Als Folge der außerordentlich lockeren Geldpolitik in den USA sowie wegen der Euro-Krise
dürfte das Zinsniveau in den USA um 1 Prozentpunkt niedriger sein als im Euro-Raum.
Unter diesen Bedingungen sollte sich die Weltwirtschaft nach einer Konjunkturabschwächung
2012 weiter erholen. Der Welthandel dürfte bis 2016 um 5,8% pro Jahr wachsen, fast
doppelt so rasch wie in der von der Finanzmarktkrise geprägten Periode 2006/2011.

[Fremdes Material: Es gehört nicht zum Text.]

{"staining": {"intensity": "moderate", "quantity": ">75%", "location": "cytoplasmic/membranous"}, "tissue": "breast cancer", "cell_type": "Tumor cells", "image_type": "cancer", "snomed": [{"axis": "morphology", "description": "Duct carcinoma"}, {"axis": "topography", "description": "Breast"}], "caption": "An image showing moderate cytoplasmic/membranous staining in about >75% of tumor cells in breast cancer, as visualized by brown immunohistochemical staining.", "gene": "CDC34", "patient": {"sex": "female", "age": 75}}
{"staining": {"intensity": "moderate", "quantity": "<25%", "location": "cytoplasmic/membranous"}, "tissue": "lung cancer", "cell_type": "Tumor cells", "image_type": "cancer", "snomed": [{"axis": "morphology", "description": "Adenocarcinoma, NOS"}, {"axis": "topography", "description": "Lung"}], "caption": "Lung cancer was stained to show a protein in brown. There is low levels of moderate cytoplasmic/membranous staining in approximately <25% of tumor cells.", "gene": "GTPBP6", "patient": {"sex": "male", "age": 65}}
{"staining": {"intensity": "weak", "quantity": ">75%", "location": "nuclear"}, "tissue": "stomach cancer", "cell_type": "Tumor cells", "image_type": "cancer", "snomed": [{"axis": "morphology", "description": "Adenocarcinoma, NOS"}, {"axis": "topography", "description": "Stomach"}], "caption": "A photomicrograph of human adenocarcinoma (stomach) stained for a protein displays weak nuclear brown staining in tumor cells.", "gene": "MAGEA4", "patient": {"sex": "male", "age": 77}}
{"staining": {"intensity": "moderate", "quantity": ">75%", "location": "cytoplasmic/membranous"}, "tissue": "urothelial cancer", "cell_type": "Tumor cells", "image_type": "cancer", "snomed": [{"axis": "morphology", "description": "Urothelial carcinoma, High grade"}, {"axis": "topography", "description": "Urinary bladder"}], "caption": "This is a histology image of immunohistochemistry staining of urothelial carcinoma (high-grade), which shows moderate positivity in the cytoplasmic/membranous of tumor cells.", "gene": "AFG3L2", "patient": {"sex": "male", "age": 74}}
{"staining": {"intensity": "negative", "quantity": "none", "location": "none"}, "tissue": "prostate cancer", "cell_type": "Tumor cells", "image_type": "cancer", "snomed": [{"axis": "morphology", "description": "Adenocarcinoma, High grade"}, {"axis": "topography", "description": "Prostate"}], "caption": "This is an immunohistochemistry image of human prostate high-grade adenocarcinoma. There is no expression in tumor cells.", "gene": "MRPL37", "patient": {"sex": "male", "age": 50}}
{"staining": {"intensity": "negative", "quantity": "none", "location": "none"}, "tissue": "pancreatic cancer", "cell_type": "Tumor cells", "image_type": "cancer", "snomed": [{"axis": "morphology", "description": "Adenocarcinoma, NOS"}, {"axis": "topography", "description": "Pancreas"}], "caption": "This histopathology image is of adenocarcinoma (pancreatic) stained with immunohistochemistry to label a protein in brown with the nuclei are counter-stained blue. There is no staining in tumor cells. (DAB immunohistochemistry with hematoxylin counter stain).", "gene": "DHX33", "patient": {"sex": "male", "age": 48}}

Wie in den vergangenen 20 Jahren wird die Gesamtproduktion in den USA (+2,1% pro
Jahr) etwas stärker expandieren als im Durchschnitt aller Industrieländer (+2,0%),
im Euro-Raum sowie in Japan aber etwas langsamer (+1,4% bzw. +1,6% pro Jahr). Die Unsicherheit
der Prognose ist erheblich, insbesondere wegen der Euro-Krise und ihrer Bekämpfung
durch eine synchrone Sparpolitik in einer Phase der Konjunkturschwäche.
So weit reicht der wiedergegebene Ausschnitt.